--- Supplied passage ---
------------
As the state Department of Environmental Conservation began removing tar balls that were discovered by residents along the shoreline in Lido Beach and Long Beach last weekend, State Sen. Todd Kaminsky called on the agency to open an investigation to identify the source of the sludge.
Two residents of Lido and Long Beach said they have seen petroleum deposits, or congealed black, blob-like shapes that local environmentalists say are typically associated with oil spills. Lido Dunes resident Carol Barrow said she saw thousands of tar balls while walking on the beach last Sunday.
“I was walking on the beach in Long Beach towards Lido Beach,” Barrow told the Herald on Wednesday, reading a letter that she sent to Kaminsky and County Legislator Denise Ford. “I kept seeing black, ovoid shapes intermingled with shells, but thought that they were pieces of asphalt that had been polished by the waves. Then it occurred to me that there were more than a few of these polished-rock looking solids. I took a closer look. They aren’t asphalt ovoids. They are soft. They are actually what we used to call tar balls.”
“We deserve to know when mishaps, not only full-blown ecological disasters, occur,” she added.
In a letter to the DEC Commissioner Basil Seggos, Kaminsky, a Democrat from Long Beach, called on the agency to open a formal investigation and test the “black, tar-like substances” that were discovered over a more than three-mile stretch, from Matlock Street in Lido Beach to Lafayette Boulevard in Long Beach.
“As the DEC is currently cleaning up the debris, I request that such debris be tested in order to ensure proper cleanup and prevent future contamination,” Kaminsky wrote. “Residents are extremely concerned about the possibility of a petroleum spill.”
------------
--- Information given ---

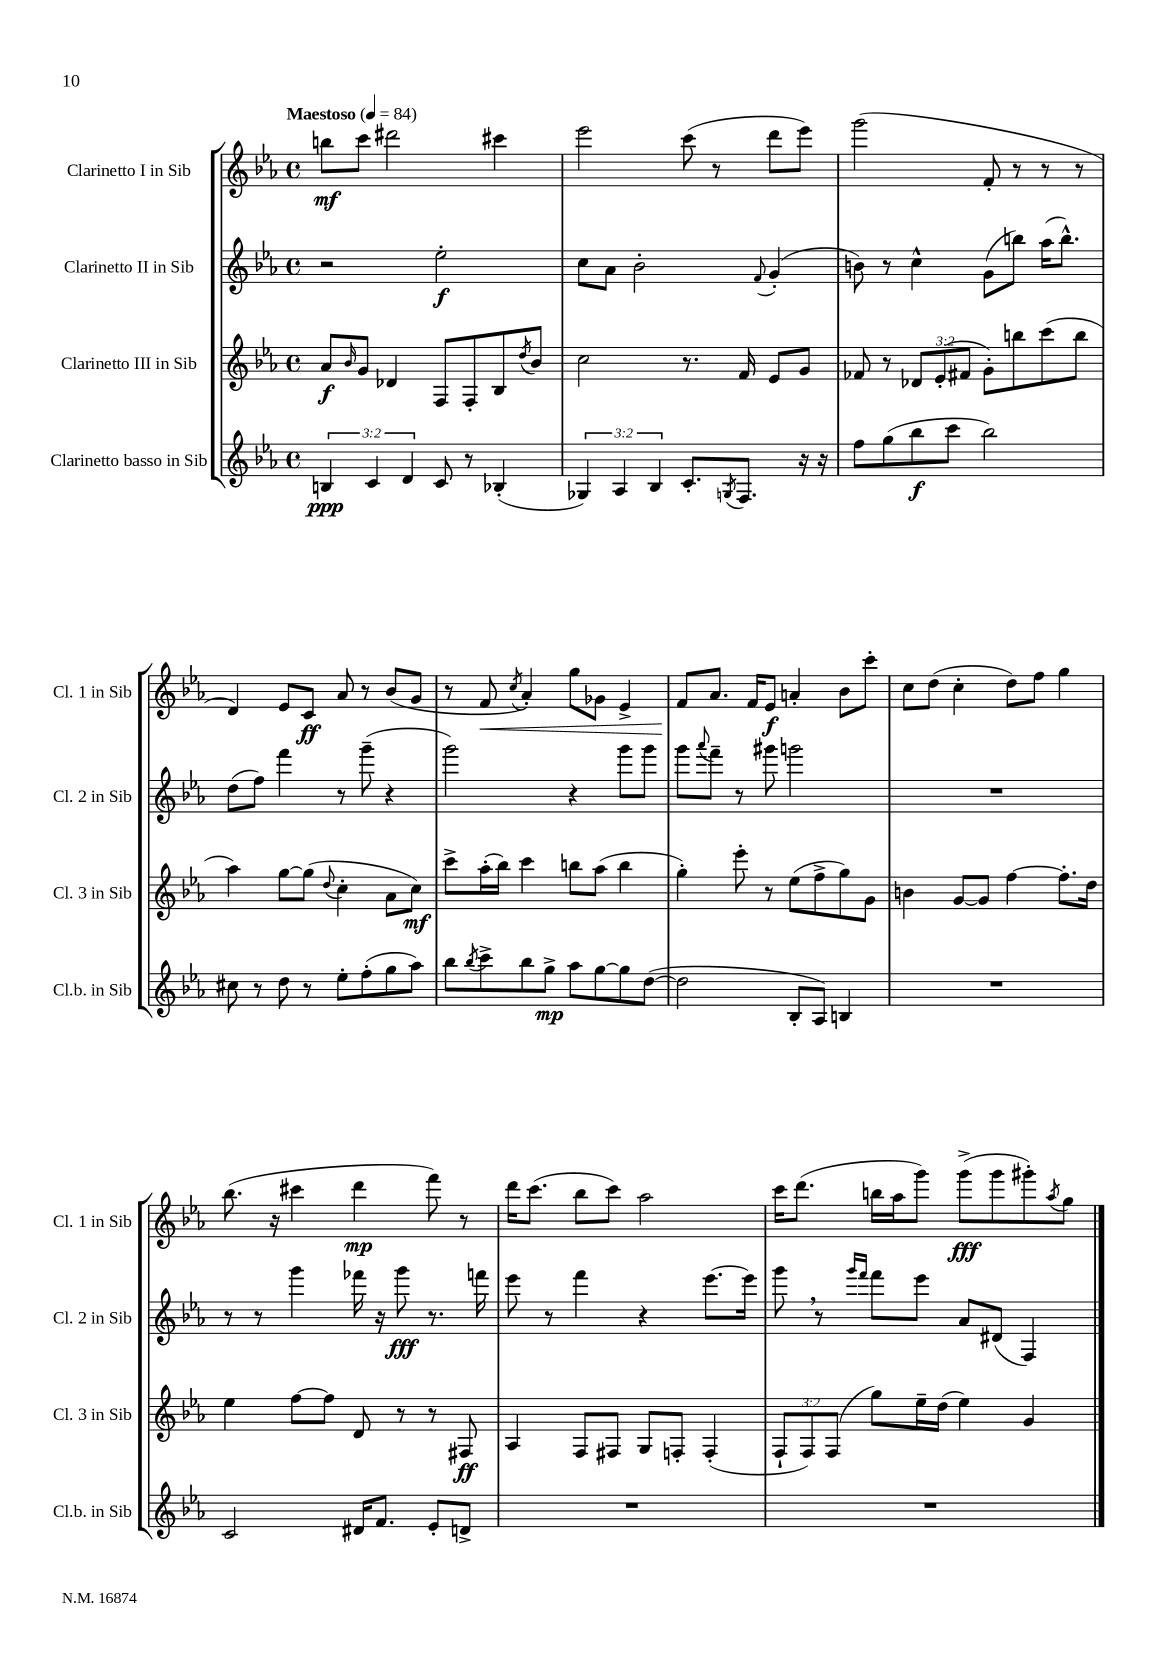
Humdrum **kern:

**kern	**dynam	**kern	**dynam	**kern	**dynam	**kern	**dynam
*part4	*part4	*part3	*part3	*part2	*part2	*part1	*part1
*staff4	*staff4	*staff3	*staff3	*staff2	*staff2	*staff1	*staff1
*I"Clarinetto basso in Sib	*	*I"Clarinetto III in Sib	*	*I"Clarinetto II in Sib	*	*I"Clarinetto I in Sib	*
*I'Cl.b. in Sib	*	*I'Cl. 3 in Sib	*	*I'Cl. 2 in Sib	*	*I'Cl. 1 in Sib	*
*clefG2	*	*clefG2	*	*clefG2	*	*clefG2	*
*k[b-e-a-]	*	*k[b-e-a-]	*	*k[b-e-a-]	*	*k[b-e-a-]	*
*M4/4	*	*M4/4	*	*M4/4	*	*M4/4	*
*met(c)	*	*met(c)	*	*met(c)	*	*met(c)	*
*MM84	*	*MM84	*	*MM84	*	*MM84	*
=1	=1	=1	=1	=1	=1	=1	=1
!	!	!	!	!	!	!LO:TX:a:B:t=Maestoso	!
6Bn/	ppp	8a-/L	f	2r	.	8bbn\L	mf
.	.	16qqb-/	.	.	.	.	.
.	.	8g/J	.	.	.	8ccc\J	.
6c/	.	.	.	.	.	.	.
.	.	4d-X/	.	.	.	2ddd#X\	.
6d/	.	.	.	.	.	.	.
8c/	.	8F/L	.	2ee-'\	f	.	.
8r	.	8F'/	.	.	.	.	.
(4B-X'/	.	8B-/	.	.	.	4ccc#X\	.
.	.	8qdd/	.	.	.	.	.
.	.	8b-/J	.	.	.	.	.
=2	=2	=2	=2	=2	=2	=2	=2
6G-X/)	.	2cc\	.	8cc\L	.	2eee-\	.
.	.	.	.	8a-\J	.	.	.
6A-/	.	.	.	.	.	.	.
.	.	.	.	2b-'\	.	.	.
6B-/	.	.	.	.	.	.	.
8.c'/L	.	8.r	.	.	.	(8ccc\	.
.	.	.	.	.	.	8r	.
8qGn/	.	.	.	.	.	.	.
8.F/J	.	16f/	.	.	.	.	.
.	.	.	.	8qqf/	.	.	.
.	.	8e-/L	.	(4g'/	.	8ddd\L	.
16r	.	8g/J	.	.	.	8eee-\J)	.
16r	.	.	.	.	.	.	.
=3	=3	=3	=3	=3	=3	=3	=3
8ff\L	.	8f-X/	.	8bn\)	.	(2ggg\	.
(8gg\	.	8r	.	8r	.	.	.
8bb-\	f	12d-X/L	.	4cc^^\	.	.	.
.	.	(12e-'/	.	.	.	.	.
8ccc\J	.	.	.	.	.	.	.
.	.	12f#X/J	.	.	.	.	.
2bb-\)	.	8g'\L)	.	(8g\L	.	8f'/	.
.	.	8bbn\	.	8bbn\J)	.	8r	.
.	.	(8ccc\	.	(16aa-\KL	.	8r	.
.	.	.	.	8.bb^^\J)	.	.	.
.	.	8bb\J	.	.	.	8r	.
!!LO:LB:g=z
=4	=4	=4	=4	=4	=4	=4	=4
8cc#X\	.	4aa-\)	.	(8dd\L	.	4d/)	.
8r	.	.	.	8ff\J)	.	.	.
8dd\	.	[8gg\L	.	4fff\	.	8e-/L	.
8r	.	(8gg\J]	.	.	.	8c/J	ff
.	.	8qqdd/	.	.	.	.	.
8ee-'\L	.	4cc'\	.	8r	.	8a-/	.
(8ff'\	.	.	.	(8ggg~\	.	8r	.
8gg\	.	8a-\L	.	4r	.	(8b-/L	.
8aa-\J)	.	8cc\J)	mf	.	.	8g/J	.
=5	=5	=5	=5	=5	=5	=5	=5
8bb-\L	.	8ccc^\L	.	2ggg\)	.	8r	.
8qbb-/	.	.	.	.	.	.	.
!	!	!	!	!	!	!	!LO:HP:b
8ccc^\	.	(16aa-'\L	.	.	.	8f/	<
.	.	16bb-\JJ)	.	.	.	.	.
.	.	.	.	.	.	8qcc/	.
8bb-\	.	4ccc\	.	.	.	4a-'/)	.
8gg^\J	mp	.	.	.	.	.	.
8aa-\L	.	8bbn\L	.	4r	.	8gg\L	.
[8gg\	.	(8aa-\J	.	.	.	8g-X\J	.
8gg\]	.	4bb\	.	8ggg\L	.	4e-^/	.
([8dd\J	.	.	.	8ggg\J	.	.	.
=6	=6	=6	=6	=6	=6	=6	=6
2dd\]	.	4gg'\)	.	8ggg\L	.	8f/L	.
.	.	.	.	8qqaaa-/	.	.	.
.	.	.	.	8fff~\J	.	8.a-/J	[
.	.	8eee-'\	.	8r	.	.	.
.	.	.	.	.	.	16f/KL	.
.	.	8r	.	8ggg#X\	.	8e-/J	f
8B-'/L	.	(8ee-\L	.	2gggn\	.	4an'/	.
8A-/J)	.	8ff^\	.	.	.	.	.
4Bn/	.	8gg\)	.	.	.	8b-\L	.
.	.	8g\J	.	.	.	8ccc'\J	.
=7	=7	=7	=7	=7	=7	=7	=7
1r	.	4bn\	.	1r	.	8cc\L	.
.	.	.	.	.	.	(8dd\J	.
.	.	[8g/L	.	.	.	4cc'\	.
.	.	8g/J]	.	.	.	.	.
.	.	[4ff\	.	.	.	8dd\L)	.
.	.	.	.	.	.	8ff\J	.
.	.	8.ff'\L]	.	.	.	4gg\	.
.	.	16dd\Jk	.	.	.	.	.
!!LO:LB:g=z
=8	=8	=8	=8	=8	=8	=8	=8
2c/	.	4ee-\	.	8r	.	(8.bb-\	.
.	.	.	.	8r	.	.	.
.	.	.	.	.	.	16r	.
.	.	[8ff\L	.	4ggg\	.	4ccc#X\	.
.	.	8ff\J]	.	.	.	.	.
16d#X/KL	.	8d/	.	16fff-X\	.	4ddd\	mp
8.f/J	.	.	.	16r	.	.	.
.	.	8r	.	8ggg\	fff	.	.
8e-'/L	.	8r	.	8.r	.	8fff\)	.
8dn^/J	.	8F#X/	ff	.	.	8r	.
.	.	.	.	16fffn\	.	.	.
=9	=9	=9	=9	=9	=9	=9	=9
1r	.	4A-/	.	8eee-\	.	16ddd\KL	.
.	.	.	.	.	.	(8.ccc\J	.
.	.	.	.	8r	.	.	.
.	.	8F/L	.	4fff\	.	8bb-\L	.
.	.	8F#X/J	.	.	.	8ccc\J)	.
.	.	8G/L	.	4r	.	2aa-\	.
.	.	8Fn'/J	.	.	.	.	.
.	.	(4F'/	.	[8.eee-\L	.	.	.
.	.	.	.	16eee-\Jk]	.	.	.
=10	=10	=10	=10	=10	=10	=10	=10
1r	.	12F`/L	.	8ggg,\	.	16ccc\KL	.
.	.	.	.	.	.	(8.ddd\J	.
.	.	12F/)	.	.	.	.	.
.	.	.	.	8r	.	.	.
.	.	(12F/J	.	.	.	.	.
.	.	.	.	16qqggg/LL	.	.	.
.	.	.	.	16qqfff/JJ	.	.	.
.	.	8gg\L)	.	8fff\L	.	16bbn\LL	.
.	.	.	.	.	.	16aa-\J	.
.	.	16ee-~\L	.	8eee-\J	.	8ggg\J)	.
.	.	(16dd\JJ	.	.	.	.	.
.	.	4ee-\)	.	8a-/L	.	(8ggg^\L	fff
.	.	.	.	(8d#X/J	.	8ggg\	.
.	.	4g/	.	4F/)	.	8ggg#X'\)	.
.	.	.	.	.	.	8qaa-/	.
.	.	.	.	.	.	8gg\J	.
==	==	==	==	==	==	==	==
*-	*-	*-	*-	*-	*-	*-	*-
------------
--- Problems and tasks ---
1) Answer these questions from the Long Beach tar ball article:
(a) To whom did Carol Barrow send her letter?
(b) Which DEC Commissioner received Kaminsky's letter?
(c) Between which two streets was the substance discovered?
2) Rewrite the part of the Long Beach tar ball article that begins at the words "In a letter" and stops after "in Long Beach.", putting "thorough inquiry" in place of "formal investigation".

--- Expected results ---
1)
(a) State Sen. Todd Kaminsky and County Legislator Denise Ford.
(b) Basil Seggos.
(c) From Matlock Street in Lido Beach to Lafayette Boulevard in Long Beach.

2)
In a letter to the DEC Commissioner Basil Seggos, Kaminsky, a Democrat from Long Beach, called on the agency to open a thorough inquiry and test the “black, tar-like substances” that were discovered over a more than three-mile stretch, from Matlock Street in Lido Beach to Lafayette Boulevard in Long Beach.